### [Objective 1]
In the countdown of comedy bits about movies, which album does the Robert Klein Our Gang routine come from?

10. Richard Pryor rewrites The Exorcist
The horror genre has always fascinated the late Pryor's former writing partner Paul Mooney, who's done brilliant jokes about the Frankenstein monster, white filmgoers' fears of the shark from Jaws and movies that skeevily put women in romantic situations with sci-fi monsters. He must have had a hand in writing Pryor's material about The Exorcist, which he and Pryor actually saw together at its Hollywood premiere. When Pryor guest-hosted SNL and brought along Mooney as a sketch writer, they did an amusing Exorcist sketch in which a pair of black priests (Pryor and Thalmus Rasulala) lose their patience with the possessed kid (Laraine Newman), who taunts Rasulala's priest with the cleaned-up-for-TV "Your mama sews socks that smell."

9. Scott Thompson sinks Titanic during an interview on Late Night with Conan O'Brien
"I don't think that to be a leading man, you have to be Harrison Ford, but I do think that you should be able to do at least one push-up. When little Leo finally kisses big Kate, I thought it was a lesbian scene."

8. Robert Klein reenacts every single Our Gang short you've seen
I actually like this routine from the 1973 album Child of the 50's more than "I Can't Stop My Leg." Klein's recreation of the Our Gang score music ("Hal Roach had four tunes that he played over and over again") is priceless.

7. Oswalt wonders what Star Wars would have been like if Nick Nolte won the role he actually auditioned for: Han Solo
"Fuckin' droids, beep, beep..."

6. Oswalt recalls one of the reasons why he left his hometown of Sterling, Virginia
The Blast of Silence-loving film geek gets worked up over the aggravating opinions of an NBC affiliate's out-of-touch film critic ("Yeah, so there's this new movie from Australia... called The Road Warrior. Now let me get this straight. It's the future, there's no gasoline, but everyone's driving around in cars. I don't get it. No stars!"). It's an oddly affecting routine that anyone who's aching to leave the hometown they despise--including right now, yours truly--can identify with.

### [Objective 2]
List every line of the listing below that contains the string "upbow". Case counts.

(Extracted data entries)
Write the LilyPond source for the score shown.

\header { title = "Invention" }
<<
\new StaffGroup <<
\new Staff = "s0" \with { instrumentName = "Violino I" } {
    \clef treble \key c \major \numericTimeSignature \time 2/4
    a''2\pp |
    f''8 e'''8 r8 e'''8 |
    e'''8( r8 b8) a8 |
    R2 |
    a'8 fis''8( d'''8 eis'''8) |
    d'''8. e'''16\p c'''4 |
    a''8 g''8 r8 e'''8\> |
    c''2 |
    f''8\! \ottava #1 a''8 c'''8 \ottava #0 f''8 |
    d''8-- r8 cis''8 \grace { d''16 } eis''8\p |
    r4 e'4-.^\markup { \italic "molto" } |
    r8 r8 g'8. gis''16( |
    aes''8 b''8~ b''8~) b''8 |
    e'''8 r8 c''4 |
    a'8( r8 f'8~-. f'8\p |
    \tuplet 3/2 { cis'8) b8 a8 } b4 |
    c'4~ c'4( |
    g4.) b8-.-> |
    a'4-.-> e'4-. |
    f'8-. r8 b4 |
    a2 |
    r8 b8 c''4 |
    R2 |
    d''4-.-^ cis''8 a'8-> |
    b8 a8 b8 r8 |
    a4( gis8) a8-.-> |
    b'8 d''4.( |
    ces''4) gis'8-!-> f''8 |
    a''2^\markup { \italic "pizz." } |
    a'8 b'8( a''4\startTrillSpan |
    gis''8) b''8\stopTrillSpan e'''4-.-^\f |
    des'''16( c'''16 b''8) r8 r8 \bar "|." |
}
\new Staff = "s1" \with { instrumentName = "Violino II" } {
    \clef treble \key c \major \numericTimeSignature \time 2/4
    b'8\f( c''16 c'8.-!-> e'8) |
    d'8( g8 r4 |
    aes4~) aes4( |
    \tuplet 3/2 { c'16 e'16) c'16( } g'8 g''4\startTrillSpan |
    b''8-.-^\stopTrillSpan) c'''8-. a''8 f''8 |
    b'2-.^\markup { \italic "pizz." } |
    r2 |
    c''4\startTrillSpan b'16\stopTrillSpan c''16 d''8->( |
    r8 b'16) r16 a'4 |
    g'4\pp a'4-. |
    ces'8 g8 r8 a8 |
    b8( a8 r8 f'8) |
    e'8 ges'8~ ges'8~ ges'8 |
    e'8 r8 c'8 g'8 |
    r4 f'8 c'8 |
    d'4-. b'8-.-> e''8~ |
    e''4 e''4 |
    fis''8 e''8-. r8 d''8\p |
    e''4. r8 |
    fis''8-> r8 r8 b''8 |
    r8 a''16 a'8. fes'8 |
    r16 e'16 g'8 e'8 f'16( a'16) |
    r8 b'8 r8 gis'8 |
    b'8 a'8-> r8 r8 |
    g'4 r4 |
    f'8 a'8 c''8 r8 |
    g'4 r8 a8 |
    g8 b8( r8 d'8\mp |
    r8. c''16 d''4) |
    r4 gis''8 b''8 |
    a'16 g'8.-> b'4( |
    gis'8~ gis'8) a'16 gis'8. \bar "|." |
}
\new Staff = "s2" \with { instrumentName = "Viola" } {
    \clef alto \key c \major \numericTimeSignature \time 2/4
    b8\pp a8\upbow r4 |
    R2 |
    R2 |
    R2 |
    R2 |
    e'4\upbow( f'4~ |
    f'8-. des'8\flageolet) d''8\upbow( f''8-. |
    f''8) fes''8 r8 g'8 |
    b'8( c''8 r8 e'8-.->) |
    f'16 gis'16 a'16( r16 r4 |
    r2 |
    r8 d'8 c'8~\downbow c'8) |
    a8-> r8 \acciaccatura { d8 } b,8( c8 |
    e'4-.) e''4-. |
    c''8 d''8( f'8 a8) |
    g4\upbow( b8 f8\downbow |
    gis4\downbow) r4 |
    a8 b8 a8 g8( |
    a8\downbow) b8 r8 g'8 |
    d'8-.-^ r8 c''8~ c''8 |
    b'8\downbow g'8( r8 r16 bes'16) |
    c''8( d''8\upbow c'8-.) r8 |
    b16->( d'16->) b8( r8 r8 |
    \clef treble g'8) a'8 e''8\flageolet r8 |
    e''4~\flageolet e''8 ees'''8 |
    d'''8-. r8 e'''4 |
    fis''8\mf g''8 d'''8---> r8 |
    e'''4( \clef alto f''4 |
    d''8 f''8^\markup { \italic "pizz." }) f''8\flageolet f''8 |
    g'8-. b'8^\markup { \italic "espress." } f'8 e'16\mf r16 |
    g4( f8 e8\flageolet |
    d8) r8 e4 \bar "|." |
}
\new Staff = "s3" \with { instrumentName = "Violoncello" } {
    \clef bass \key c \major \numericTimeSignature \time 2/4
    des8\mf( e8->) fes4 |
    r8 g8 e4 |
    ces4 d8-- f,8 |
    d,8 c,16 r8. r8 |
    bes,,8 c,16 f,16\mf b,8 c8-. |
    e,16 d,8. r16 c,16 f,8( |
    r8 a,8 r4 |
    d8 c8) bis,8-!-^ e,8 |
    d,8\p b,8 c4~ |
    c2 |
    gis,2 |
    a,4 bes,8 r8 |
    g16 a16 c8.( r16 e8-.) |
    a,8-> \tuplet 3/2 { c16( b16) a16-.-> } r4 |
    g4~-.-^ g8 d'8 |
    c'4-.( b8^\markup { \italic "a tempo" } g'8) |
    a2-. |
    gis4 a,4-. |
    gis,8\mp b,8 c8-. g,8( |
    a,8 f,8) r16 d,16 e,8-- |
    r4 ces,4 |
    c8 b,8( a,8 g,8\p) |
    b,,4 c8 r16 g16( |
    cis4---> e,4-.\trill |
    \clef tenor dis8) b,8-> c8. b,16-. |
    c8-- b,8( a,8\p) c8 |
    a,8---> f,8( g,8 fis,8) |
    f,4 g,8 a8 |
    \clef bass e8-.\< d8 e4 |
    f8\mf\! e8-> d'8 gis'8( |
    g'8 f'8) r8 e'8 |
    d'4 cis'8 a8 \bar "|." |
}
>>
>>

### [Task response 1]
The 1973 album Child of the 50's.

### [Task response 2]
    b8\pp a8\upbow r4 |
    e'4\upbow( f'4~ |
    f'8-. des'8\flageolet) d''8\upbow( f''8-. |
    g4\upbow( b8 f8\downbow |
    c''8( d''8\upbow c'8-.) r8 |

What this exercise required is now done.